When I was in hospital, I underwent lots of operations. I have a titanium plate in my orbit to support my almost blind eye. I also had some wiring in my jawbone. When they went back in to take out some of those wires, a doctor came to see me. He was cheerful and reassuring. He introduced himself by saying he was the gasman for the following day’s operating list and that he’d be the one putting me to sleep. I didn’t laugh. He didn’t care. That’s what you call rapport.
I don’t for one minute think it was he who posted on Emma ‘Roxy’ Roxburgh’s Facebook page. But thanks to him I know that gasman is a term doctors often use for anaesthetists.
We had good times, Ems could mean anything. But, knowing what I know, Hope you’re flying high as a kite could only mean one thing.
Emma’s supposed affair was with an anaesthetist.
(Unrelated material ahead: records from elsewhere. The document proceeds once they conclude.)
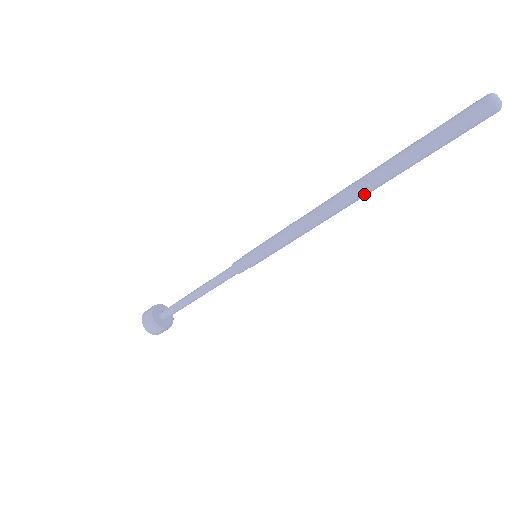
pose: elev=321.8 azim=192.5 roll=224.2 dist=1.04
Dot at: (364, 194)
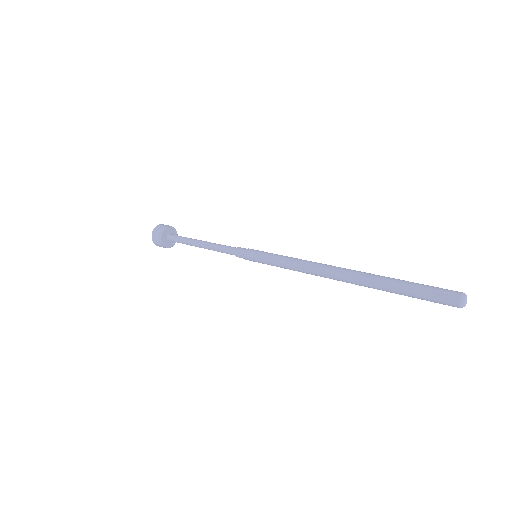
Dot at: (348, 282)
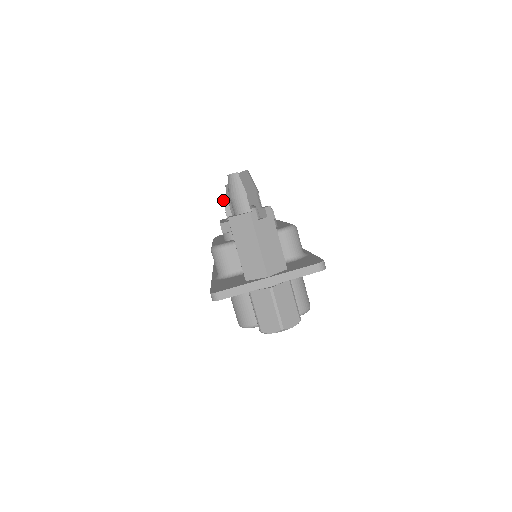
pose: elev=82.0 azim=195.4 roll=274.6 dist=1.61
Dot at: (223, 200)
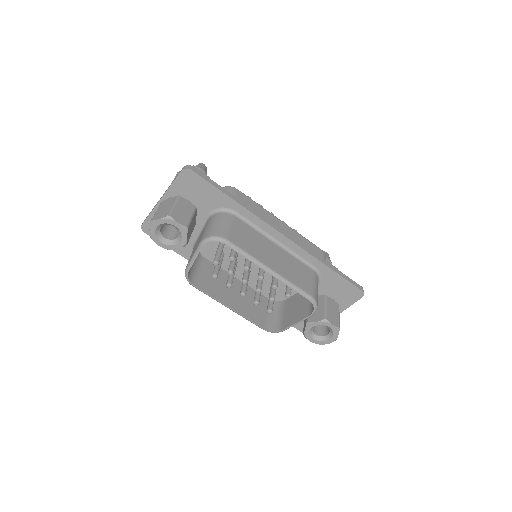
Dot at: occluded
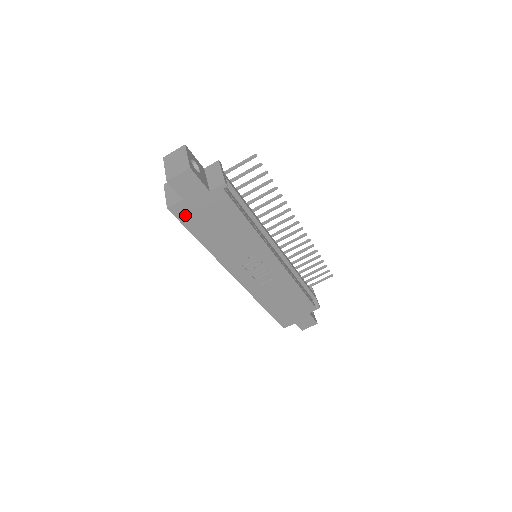
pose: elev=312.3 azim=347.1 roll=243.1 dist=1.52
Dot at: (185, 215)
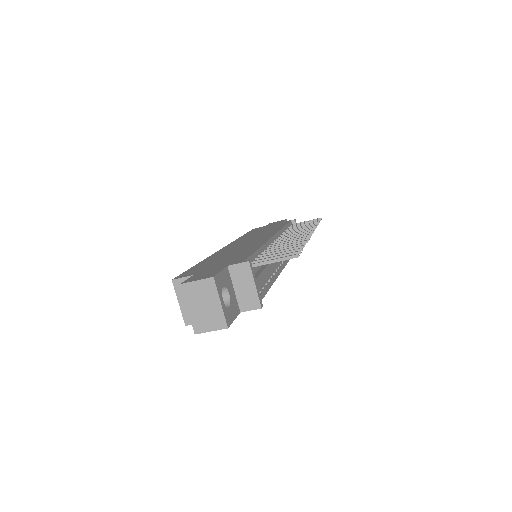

I bounce around questions that rebound against the inside of my skull and none of them land with an answer. I have no proof that my suspicions have any real, hard foundations. But I know one thing for certain. I will work with John Stamford to find out.
26
SUNDAY 15 March
Canfield Brain Injury rehabilitation unit is a stone’s throw from Greenwich, tucked into a quiet lane behind the busy A2 as it runs east towards Woolwich. Every Sunday I go back and visit. My way of paying back, or forward – I’m never quite sure which applies. Most of the patients who were there when I was have moved on through physical therapy, practising assisted daily living and a goal-oriented care plan. I know because I’ve been through it. I’m lucky. But not everyone is.